# [TASK GOAL]
Render the lines of the listing, from the line containing "There are so" through the end of the listing, as a Markdown table with the columns Number and Line, omitting blank lines.

# [EXERCISE DATA]
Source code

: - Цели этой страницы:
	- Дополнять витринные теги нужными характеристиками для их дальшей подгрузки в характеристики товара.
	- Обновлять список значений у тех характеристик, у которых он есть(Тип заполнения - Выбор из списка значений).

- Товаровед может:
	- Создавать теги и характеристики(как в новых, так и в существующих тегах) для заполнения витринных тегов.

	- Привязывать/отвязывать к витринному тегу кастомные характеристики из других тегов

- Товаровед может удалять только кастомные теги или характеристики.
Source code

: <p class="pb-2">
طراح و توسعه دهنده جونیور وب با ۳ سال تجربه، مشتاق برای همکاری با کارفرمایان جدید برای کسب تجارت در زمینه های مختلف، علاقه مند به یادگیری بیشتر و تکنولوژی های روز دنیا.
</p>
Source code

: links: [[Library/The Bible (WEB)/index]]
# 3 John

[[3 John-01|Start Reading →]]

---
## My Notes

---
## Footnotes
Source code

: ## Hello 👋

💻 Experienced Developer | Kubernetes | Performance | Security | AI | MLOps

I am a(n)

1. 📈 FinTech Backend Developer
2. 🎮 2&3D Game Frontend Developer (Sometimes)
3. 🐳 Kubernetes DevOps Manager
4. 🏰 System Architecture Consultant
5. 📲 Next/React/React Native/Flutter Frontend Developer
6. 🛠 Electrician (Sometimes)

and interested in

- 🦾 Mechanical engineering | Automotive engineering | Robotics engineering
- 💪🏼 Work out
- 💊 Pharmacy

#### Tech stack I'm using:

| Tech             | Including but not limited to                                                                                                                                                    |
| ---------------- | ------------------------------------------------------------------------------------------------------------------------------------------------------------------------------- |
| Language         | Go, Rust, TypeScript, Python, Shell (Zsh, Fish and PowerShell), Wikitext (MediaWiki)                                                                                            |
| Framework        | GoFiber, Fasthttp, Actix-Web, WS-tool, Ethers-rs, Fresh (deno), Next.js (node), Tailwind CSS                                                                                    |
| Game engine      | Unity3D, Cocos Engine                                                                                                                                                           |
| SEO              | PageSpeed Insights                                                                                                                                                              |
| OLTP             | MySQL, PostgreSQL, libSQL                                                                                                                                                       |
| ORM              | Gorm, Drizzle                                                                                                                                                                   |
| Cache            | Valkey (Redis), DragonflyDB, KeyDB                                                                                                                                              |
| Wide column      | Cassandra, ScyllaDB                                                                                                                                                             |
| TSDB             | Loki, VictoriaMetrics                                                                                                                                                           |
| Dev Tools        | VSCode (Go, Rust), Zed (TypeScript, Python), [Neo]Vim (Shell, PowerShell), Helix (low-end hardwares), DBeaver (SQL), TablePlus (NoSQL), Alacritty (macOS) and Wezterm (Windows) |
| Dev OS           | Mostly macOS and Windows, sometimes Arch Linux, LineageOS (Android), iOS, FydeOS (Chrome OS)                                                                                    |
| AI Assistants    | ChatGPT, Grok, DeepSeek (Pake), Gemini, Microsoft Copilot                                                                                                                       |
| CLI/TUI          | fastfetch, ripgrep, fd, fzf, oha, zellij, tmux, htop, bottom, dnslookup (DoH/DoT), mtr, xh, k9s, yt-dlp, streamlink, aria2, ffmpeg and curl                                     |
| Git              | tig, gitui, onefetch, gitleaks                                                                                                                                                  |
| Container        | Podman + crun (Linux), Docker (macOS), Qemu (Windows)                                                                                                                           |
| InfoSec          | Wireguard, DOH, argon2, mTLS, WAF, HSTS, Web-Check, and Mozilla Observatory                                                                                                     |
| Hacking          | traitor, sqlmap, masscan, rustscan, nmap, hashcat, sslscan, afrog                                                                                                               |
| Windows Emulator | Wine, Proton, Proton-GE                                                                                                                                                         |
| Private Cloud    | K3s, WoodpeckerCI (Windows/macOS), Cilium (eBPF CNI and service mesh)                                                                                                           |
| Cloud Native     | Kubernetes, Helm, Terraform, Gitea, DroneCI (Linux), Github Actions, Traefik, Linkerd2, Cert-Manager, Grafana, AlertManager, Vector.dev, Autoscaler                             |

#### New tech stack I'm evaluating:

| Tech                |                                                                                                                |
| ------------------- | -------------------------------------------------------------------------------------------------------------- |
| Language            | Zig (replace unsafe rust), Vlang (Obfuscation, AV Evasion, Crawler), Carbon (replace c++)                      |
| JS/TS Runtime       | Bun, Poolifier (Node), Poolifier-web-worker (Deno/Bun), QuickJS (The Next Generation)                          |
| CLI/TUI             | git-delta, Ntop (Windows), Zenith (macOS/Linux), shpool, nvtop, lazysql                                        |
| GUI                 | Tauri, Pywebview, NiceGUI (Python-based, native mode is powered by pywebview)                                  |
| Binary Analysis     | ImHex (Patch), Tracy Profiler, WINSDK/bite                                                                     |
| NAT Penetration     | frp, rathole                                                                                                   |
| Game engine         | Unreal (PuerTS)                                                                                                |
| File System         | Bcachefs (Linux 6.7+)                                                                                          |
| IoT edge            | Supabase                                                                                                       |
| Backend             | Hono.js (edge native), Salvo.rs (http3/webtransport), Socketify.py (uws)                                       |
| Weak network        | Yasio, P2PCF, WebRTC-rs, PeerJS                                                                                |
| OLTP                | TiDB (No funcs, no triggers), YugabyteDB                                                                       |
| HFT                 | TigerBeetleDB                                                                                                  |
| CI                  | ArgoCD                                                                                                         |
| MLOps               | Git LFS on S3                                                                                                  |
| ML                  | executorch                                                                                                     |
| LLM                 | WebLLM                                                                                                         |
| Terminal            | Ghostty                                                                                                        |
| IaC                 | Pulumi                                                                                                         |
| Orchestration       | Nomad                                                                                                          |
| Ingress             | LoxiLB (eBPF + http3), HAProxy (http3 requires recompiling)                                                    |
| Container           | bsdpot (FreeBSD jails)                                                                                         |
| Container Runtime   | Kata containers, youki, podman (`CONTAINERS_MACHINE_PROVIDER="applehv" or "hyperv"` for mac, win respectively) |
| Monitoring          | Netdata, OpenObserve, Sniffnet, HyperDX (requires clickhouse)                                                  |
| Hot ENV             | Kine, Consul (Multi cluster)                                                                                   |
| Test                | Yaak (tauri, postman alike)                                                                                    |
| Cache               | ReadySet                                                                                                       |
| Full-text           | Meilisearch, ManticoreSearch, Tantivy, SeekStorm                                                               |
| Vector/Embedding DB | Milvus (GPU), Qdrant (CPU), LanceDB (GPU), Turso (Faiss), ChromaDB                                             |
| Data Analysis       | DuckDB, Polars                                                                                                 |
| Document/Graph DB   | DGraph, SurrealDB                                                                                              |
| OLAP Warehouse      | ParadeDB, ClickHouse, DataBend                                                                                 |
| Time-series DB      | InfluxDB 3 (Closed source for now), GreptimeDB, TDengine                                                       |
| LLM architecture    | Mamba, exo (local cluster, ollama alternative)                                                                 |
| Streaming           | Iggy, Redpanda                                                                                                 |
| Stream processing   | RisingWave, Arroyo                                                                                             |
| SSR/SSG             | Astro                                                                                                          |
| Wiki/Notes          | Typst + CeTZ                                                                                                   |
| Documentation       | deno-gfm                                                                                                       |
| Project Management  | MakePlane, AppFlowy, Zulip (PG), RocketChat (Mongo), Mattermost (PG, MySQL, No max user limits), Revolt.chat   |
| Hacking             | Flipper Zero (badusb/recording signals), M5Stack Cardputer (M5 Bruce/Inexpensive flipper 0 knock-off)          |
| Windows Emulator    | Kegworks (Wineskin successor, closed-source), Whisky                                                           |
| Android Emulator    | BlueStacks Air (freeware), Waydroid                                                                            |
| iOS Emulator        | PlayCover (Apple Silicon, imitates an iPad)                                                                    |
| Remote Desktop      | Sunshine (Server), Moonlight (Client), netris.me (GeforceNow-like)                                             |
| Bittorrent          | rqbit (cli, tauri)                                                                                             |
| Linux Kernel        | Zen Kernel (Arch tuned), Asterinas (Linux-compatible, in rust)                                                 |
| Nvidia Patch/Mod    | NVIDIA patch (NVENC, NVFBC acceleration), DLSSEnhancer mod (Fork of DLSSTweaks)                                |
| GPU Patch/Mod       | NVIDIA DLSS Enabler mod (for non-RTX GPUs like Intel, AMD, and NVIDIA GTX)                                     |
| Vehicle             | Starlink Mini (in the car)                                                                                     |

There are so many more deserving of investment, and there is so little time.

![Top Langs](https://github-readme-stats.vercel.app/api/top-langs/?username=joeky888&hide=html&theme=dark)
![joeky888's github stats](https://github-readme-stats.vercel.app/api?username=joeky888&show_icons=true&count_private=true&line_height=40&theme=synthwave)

# [ANSWER SECTION]
| Number | Line |
|---|---|
| 1 | There are so many more deserving of investment, and there is so little time. |
| 2 | ![Top Langs](https://github-readme-stats.vercel.app/api/top-langs/?username=joeky888&hide=html&theme=dark) |
| 3 | ![joeky888's github stats](https://github-readme-stats.vercel.app/api?username=joeky888&show_icons=true&count_private=true&line_height=40&theme=synthwave) |